You are also called to called to carry on some part of Christ’s ministry to the world. Yes, you! God has a special job for you to do in your life that no one else can do. You cannot use the excuse that you are too young or too old, too unworthy or too short on talent. One of the most regular themes in scripture is this: God does not use the world’s standards for choosing those he calls. No, he “chooses the weak and makes them strong in bearing witness to him.”

Personally, I have always thought that marriage and the raising of children was the hardest of vocation. I have always admired those of you who were called to marriage and who have raised families. I don't know how you do it! I learned that when it comes to marriage, you cannot judge a book by its cover. I have presided at weddings where I had great confidence that the new couple would surely make it, but didn't. I have presided at other weddings where I was very doubtful they would last a year only to help them celebrate their 50th wedding anniversaries!  Obviously, God knows more about what he was doing than I did! 
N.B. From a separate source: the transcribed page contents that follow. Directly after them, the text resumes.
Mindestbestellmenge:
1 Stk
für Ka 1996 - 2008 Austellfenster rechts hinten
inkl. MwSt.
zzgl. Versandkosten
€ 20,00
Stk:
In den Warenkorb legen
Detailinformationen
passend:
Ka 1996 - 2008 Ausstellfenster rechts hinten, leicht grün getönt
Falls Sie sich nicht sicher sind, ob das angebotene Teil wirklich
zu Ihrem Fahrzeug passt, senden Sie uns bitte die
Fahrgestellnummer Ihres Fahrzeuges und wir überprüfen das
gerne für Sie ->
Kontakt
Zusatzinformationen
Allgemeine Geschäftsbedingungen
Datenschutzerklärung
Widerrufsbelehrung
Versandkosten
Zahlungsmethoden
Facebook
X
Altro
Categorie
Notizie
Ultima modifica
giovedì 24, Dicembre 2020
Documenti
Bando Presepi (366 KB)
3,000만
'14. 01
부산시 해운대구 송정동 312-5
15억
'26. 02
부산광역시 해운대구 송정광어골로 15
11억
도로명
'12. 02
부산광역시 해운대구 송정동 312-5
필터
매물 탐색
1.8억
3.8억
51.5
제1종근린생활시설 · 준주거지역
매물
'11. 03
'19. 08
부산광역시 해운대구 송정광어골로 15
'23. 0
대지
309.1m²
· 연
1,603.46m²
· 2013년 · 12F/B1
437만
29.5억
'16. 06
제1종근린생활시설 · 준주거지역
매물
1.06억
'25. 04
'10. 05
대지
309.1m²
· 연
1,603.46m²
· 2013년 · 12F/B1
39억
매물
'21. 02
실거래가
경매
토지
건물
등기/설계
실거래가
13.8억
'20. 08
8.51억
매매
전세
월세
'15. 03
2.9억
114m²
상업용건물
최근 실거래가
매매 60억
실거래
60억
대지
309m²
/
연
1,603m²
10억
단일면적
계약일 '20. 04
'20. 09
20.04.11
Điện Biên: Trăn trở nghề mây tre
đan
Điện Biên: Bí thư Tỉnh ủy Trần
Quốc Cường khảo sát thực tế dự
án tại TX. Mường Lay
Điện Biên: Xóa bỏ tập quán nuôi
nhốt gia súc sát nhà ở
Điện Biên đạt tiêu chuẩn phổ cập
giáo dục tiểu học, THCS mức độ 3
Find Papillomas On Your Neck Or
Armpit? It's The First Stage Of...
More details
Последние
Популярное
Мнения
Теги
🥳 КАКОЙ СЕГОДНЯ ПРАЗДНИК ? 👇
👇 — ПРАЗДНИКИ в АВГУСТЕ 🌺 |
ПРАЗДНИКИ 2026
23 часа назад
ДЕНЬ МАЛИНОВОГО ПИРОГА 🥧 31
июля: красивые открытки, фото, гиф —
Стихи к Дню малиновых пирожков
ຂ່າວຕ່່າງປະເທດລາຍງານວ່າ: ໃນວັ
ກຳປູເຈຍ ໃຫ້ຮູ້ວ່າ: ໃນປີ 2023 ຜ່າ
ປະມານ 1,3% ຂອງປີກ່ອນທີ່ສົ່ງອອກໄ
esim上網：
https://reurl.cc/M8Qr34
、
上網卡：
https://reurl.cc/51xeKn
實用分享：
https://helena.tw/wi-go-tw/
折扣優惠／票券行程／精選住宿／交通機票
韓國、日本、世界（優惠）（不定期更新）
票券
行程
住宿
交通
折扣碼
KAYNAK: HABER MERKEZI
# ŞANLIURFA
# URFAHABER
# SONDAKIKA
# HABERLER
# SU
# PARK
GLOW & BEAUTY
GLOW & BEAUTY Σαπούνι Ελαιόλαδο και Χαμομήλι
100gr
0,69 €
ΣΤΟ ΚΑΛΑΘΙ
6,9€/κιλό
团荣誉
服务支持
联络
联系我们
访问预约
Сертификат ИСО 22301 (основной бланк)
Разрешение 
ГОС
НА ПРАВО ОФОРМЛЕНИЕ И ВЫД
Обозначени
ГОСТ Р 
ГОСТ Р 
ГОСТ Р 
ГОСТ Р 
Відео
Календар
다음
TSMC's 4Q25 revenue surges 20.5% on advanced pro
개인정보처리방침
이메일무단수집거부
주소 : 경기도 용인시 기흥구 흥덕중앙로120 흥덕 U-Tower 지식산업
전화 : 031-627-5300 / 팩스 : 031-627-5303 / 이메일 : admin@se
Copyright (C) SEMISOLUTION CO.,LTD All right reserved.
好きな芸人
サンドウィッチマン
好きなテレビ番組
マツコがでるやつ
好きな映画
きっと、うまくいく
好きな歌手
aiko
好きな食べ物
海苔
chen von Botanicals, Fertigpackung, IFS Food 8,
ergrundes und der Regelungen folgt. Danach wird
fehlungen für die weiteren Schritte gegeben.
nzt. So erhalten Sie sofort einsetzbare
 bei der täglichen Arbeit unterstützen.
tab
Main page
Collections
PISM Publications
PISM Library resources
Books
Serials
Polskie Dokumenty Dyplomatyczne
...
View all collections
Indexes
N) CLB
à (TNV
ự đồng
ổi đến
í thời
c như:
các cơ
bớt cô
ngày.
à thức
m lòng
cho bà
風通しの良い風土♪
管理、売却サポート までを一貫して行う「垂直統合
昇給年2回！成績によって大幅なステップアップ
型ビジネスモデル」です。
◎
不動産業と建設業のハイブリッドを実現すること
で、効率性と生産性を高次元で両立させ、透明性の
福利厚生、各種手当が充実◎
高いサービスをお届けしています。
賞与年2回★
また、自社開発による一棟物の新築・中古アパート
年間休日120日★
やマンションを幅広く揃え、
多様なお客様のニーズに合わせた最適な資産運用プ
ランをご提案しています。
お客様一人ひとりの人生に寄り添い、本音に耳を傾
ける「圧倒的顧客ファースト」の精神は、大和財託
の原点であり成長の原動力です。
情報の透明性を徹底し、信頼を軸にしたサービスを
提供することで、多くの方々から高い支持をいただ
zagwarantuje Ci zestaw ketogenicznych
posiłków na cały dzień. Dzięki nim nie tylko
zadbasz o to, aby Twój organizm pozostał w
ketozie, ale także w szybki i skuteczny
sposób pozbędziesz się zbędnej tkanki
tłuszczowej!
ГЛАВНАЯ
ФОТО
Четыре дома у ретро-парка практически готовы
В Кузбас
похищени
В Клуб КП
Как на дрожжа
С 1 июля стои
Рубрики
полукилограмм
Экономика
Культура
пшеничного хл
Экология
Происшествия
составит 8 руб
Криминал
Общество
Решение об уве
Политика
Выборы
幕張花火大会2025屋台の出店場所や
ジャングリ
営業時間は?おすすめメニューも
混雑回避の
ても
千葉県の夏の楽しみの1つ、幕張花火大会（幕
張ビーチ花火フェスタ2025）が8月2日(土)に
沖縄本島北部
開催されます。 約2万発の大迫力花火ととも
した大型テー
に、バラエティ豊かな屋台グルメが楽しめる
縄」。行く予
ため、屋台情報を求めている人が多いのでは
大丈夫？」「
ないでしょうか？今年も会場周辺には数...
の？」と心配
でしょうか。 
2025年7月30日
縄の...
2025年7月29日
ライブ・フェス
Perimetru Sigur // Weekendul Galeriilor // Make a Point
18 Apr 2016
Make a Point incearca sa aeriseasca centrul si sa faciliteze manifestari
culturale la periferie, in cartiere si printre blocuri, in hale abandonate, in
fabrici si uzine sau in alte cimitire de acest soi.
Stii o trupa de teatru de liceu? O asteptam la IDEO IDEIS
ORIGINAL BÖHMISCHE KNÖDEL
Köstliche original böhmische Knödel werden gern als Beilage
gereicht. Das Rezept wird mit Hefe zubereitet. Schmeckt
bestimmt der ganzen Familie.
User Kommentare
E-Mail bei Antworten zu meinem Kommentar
From personal experience. I learned a long time ago, both as a seminarian myself and as a seminary staff member for fourteen years, that the best seminarians do not always make the best priests! In my own case, very few people had much hope for me making it to priesthood, much less lasting this long! I am pretty much surprised myself, but as Mary said to the angel, “with God, anything is possible.” 

Maybe you are young and have not yet heard your life’s call. If not, just remember that God has his eye of you right now, so be ready to "drop everything" and "go for it!" Maybe you are right in the middle of living out your vocation or maybe you have completed your life's vocation. Either way, I hope you can look back over your vocation and feel how I feel about my own call. My vocation is summed up in four words at the top of my new tombstone down in Meade County - “simply amazed – forever grateful.”